Clark shared concert stages with King, who died last year at the age of 89. As he matures as a musician, how has Clark’s approach to the guitar evolved? How does he decide which notes to play and which to leave out?”
“Wow,” he said, before pausing for thought. “That’s a great question. My approach to guitar playing in the last year and a half definitely has changed, because I’ve had a little less time to (practice) since my boy was born. So I’ve been a little bit lazy on it. But when thinking about it, I went in the studio with Jacob Sciba, who produced my last record, and we were talking about making records. He said: ‘If you can just sing the song, and play it on guitar and piano, and it makes you feel that certain way, you’ve done your job.’
“So I’m trying to strip it down and not just get excited about it being a guitar solo, but to have every note and instrument have its place. There’s a time for slashing and roaring in a live setting, or on a record. But there’s a time and place for everything. I can’t help it! I love playing lead guitar and a bunch of notes, all at once, if I’m feeling good. I’m in the middle of trying to figure out the best way for me to go. I’m always trying to switch it up now; that’s part of the fun of playing guitar.”
Much like his artistic heroes before him, the Grammy Award-winning Clark has become a gateway for young fans to learn more about the blues. The vibrant style is the foundation for many styles of American music, from rock to hip-hop, and he is perhaps its most visible young champion.
“I definitely feel a sense of responsibility,” Clark said, speaking from a recent tour stop in Detroit. “I was a kid when Clifford Antone took me under his wing. He introduced me to all the greats — Hubert Sumlin, James Cotton, Pinetop Perkins — man, the list goes on and on! Clifford would always say, ‘You’re the kid who needs to help this music keep going, and influence people.’

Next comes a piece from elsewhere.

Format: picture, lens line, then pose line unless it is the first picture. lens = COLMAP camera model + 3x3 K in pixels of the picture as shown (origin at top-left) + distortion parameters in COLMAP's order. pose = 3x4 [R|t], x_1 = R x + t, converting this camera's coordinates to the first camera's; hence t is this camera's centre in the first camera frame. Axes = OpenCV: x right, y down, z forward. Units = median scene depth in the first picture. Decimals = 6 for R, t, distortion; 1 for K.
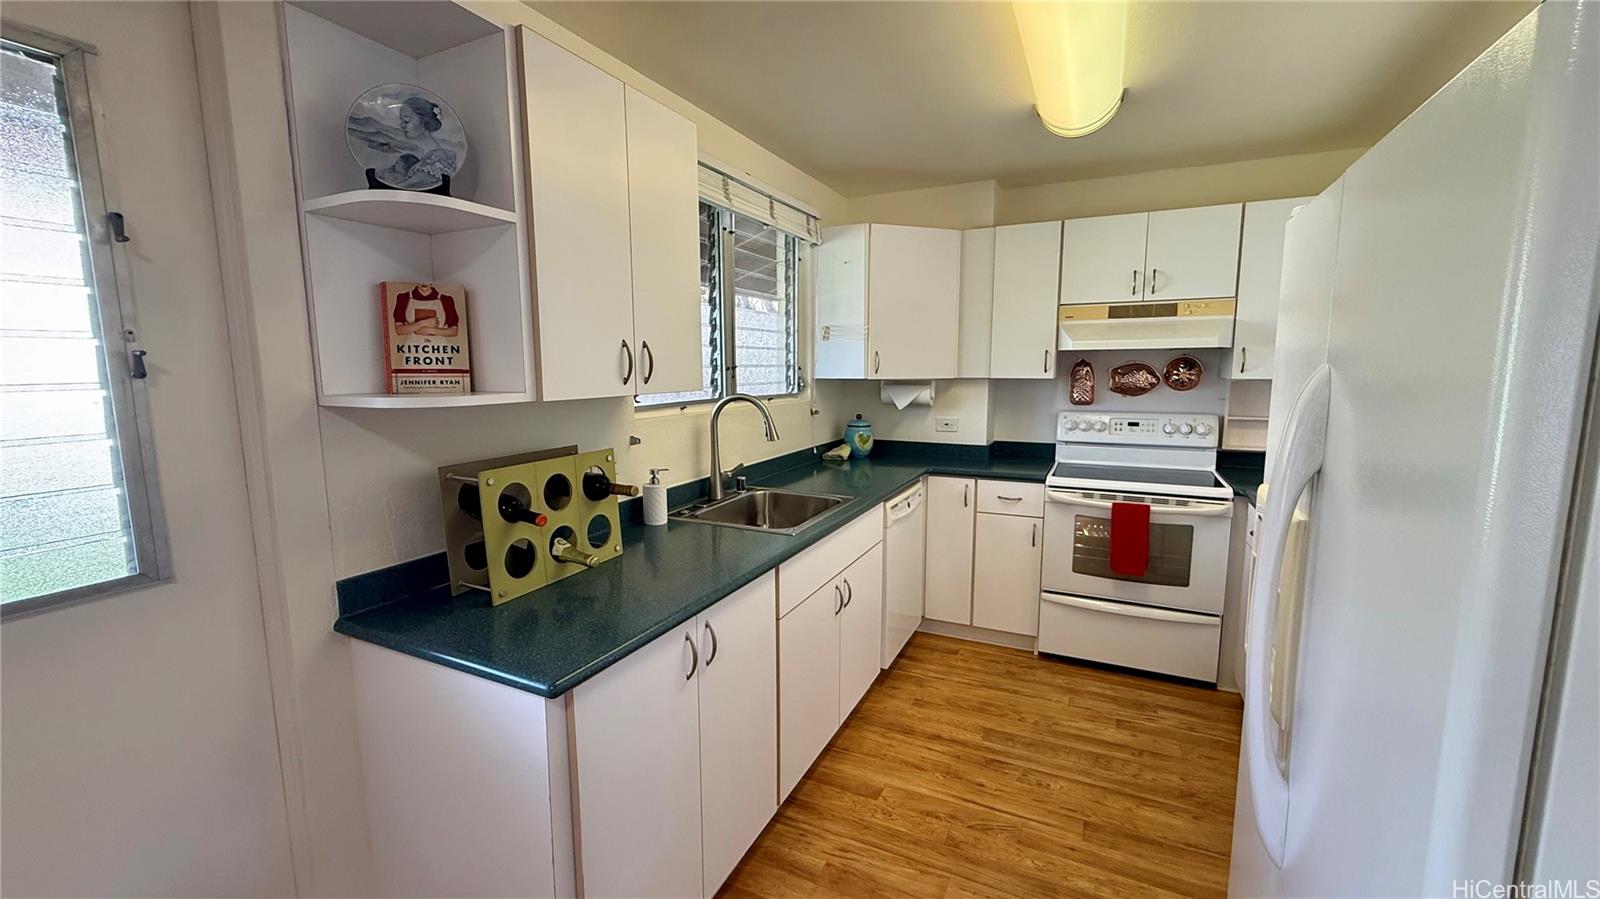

“Other people have said that to me. Blues is something I always wanted to be a part of and incorporate my own thing into. At the end of the day, there’s no way I could re-create what these great guys did. I just do my thing, tip my hat to them, and play my music.”
Clark played at Petco Park last year when he opened for the Rolling Stones and joined the fabled English band for a rousing version of the Stones’ classic, “Bitch.”
He and his band are now touring in support of his fifth album, 2015’s superb “The Story of Sonny Boy Slim.” Its title alludes to his nicknames as a kid and to blues pioneers Sonny Boy Williamson and Sunnyland Slim.
Clark’s third release for Warner Bros. Records, it’s his most fully realized work to date. While blues remains the cornerstone of his work, he expertly draws from hip-hop, funk, pop, rockabilly and more.
Is this because, while he embraces and reveres the blues and its traditions, he doesn’t want to be boxed in by those traditions?
“I don’t want to be boxed in,” Clark affirmed.
“But it’s not even about that. ... I listen to all sorts of things that I am influenced by, so I automatically to go in different zones. Miles Davis is a big inspiration. So is (John) Coltrane, Lee Morgan, Ravi Shankar — I love that sound! — Bob Marley & The Wailers, Peter Tosh, hip-hop producers like DJ Premier, Dr. Dre, Parliament-Funkadelic, Stevie Wonder playing keys — Stevie Wonder playing anything, really!
“I love to experiment. I’ve always been a ‘why not?’ person. I always reach to the limit. ‘What’s next?’ ‘How far can I go?’ I think I have a long way to go. So not being boxed in is my calling, you know?”